== Instructions for the task ==
Gather every line in the rows below that contains the word "Real", and copy each one.

[Records from a dataset]
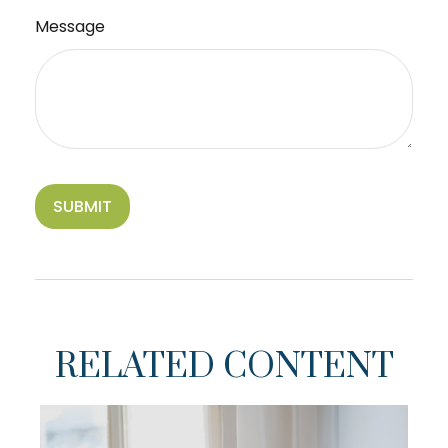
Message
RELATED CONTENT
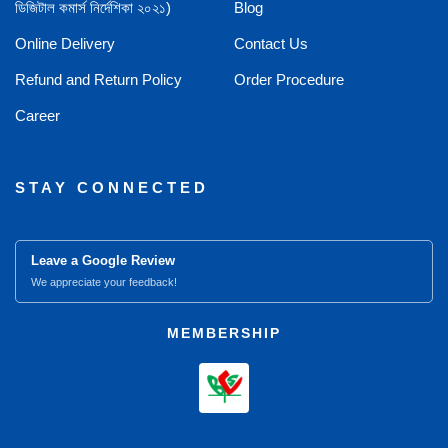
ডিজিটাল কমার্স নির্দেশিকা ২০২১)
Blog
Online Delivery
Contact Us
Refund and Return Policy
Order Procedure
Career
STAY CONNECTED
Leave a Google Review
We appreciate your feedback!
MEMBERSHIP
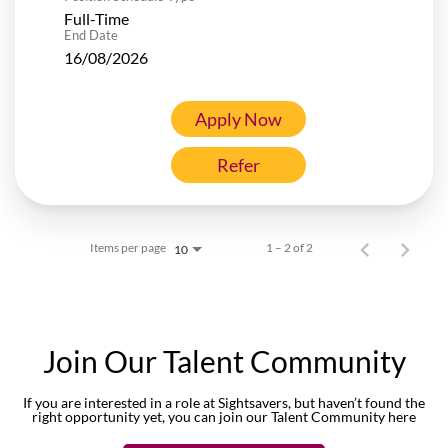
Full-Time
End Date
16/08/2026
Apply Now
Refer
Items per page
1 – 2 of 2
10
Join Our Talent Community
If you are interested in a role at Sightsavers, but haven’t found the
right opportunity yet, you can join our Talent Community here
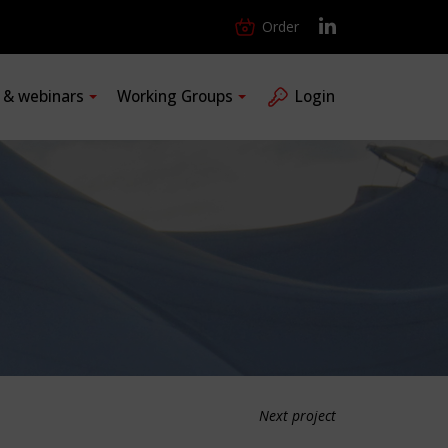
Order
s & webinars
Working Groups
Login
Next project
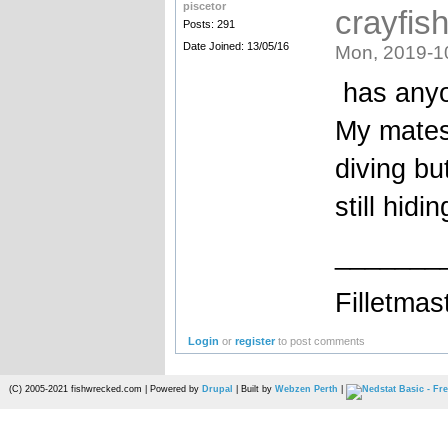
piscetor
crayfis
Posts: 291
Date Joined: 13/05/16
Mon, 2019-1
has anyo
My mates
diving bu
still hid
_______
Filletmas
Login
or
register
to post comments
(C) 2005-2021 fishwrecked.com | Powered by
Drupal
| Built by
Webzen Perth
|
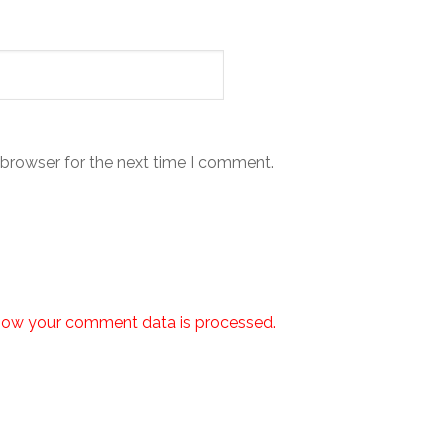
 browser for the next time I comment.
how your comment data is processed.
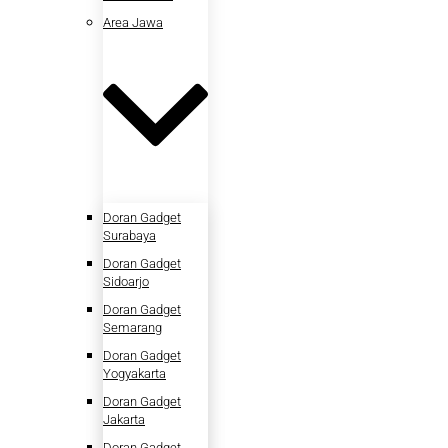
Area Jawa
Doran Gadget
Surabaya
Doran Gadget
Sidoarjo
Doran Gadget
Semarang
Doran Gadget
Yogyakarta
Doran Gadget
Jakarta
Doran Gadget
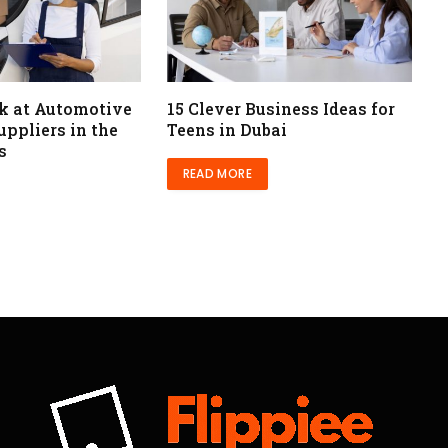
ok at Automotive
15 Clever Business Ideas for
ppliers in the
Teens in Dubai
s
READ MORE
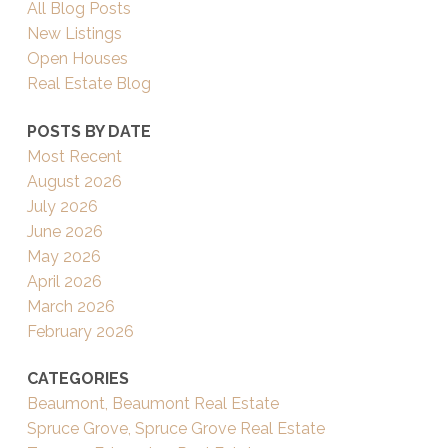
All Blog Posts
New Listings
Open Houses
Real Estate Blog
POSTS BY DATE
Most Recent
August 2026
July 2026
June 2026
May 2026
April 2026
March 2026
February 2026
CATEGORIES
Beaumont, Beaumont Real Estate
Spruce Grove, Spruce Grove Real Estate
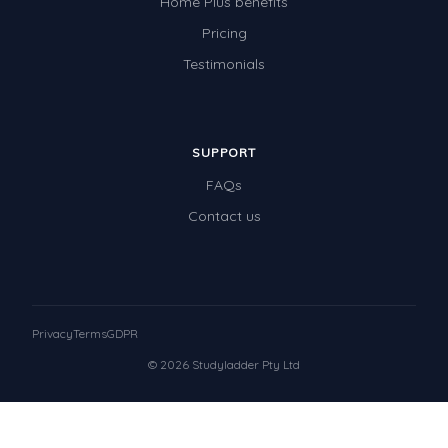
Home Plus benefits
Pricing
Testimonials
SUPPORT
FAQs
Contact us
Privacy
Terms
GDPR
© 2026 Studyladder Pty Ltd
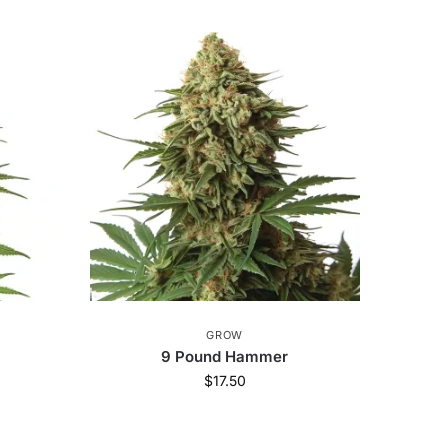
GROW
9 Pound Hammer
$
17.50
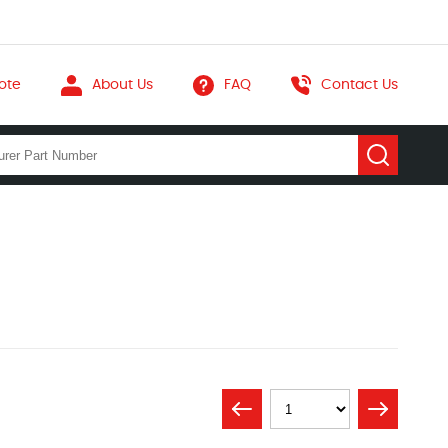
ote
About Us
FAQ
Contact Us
* * *
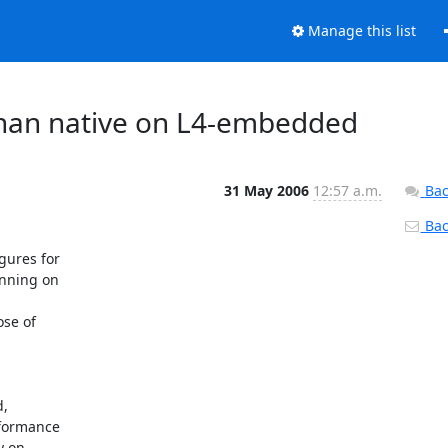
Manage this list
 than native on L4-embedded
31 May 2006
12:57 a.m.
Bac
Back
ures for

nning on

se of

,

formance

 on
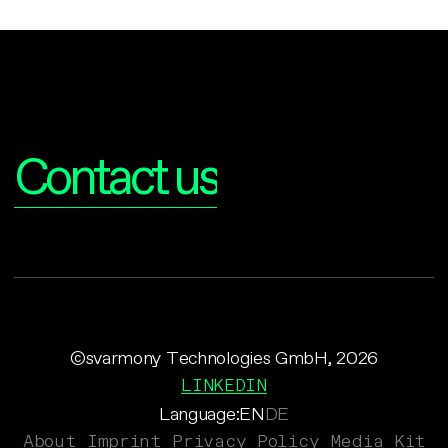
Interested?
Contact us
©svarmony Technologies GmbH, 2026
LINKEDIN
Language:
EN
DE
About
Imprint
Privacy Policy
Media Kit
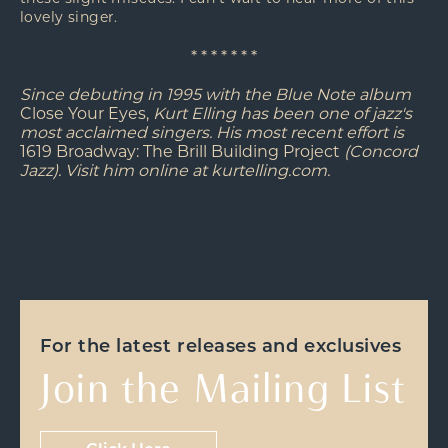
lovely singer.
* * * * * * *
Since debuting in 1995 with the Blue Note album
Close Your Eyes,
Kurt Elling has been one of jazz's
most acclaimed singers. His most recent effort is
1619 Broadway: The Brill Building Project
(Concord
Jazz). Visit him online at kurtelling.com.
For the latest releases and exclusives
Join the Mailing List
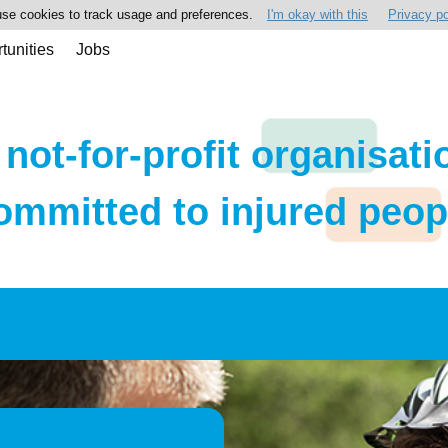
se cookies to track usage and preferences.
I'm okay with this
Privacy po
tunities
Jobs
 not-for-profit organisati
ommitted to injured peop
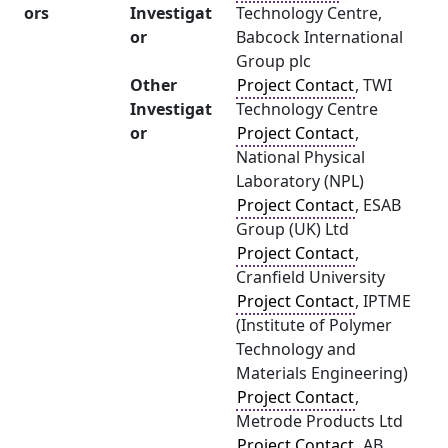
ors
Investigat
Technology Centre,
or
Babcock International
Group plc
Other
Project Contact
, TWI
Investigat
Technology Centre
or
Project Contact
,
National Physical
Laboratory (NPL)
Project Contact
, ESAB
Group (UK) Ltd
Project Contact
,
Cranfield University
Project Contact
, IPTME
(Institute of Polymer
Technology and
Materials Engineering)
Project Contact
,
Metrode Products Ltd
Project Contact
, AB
==
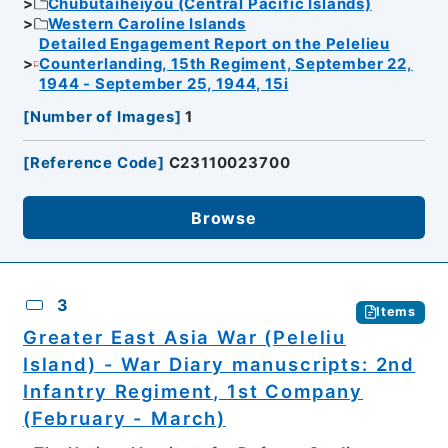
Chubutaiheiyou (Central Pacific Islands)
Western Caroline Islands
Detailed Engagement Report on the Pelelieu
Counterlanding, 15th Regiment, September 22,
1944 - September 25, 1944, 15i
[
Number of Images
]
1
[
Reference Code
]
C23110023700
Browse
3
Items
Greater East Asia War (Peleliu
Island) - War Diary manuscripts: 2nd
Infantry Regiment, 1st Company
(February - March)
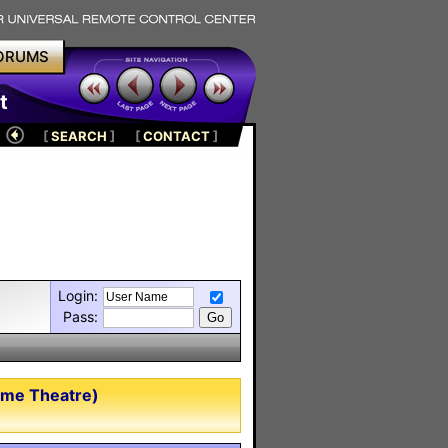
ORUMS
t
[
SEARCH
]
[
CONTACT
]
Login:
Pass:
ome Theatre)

== Written answer ==
Real Estate Blog
Beaumont, Beaumont Real Estate
Spruce Grove, Spruce Grove Real Estate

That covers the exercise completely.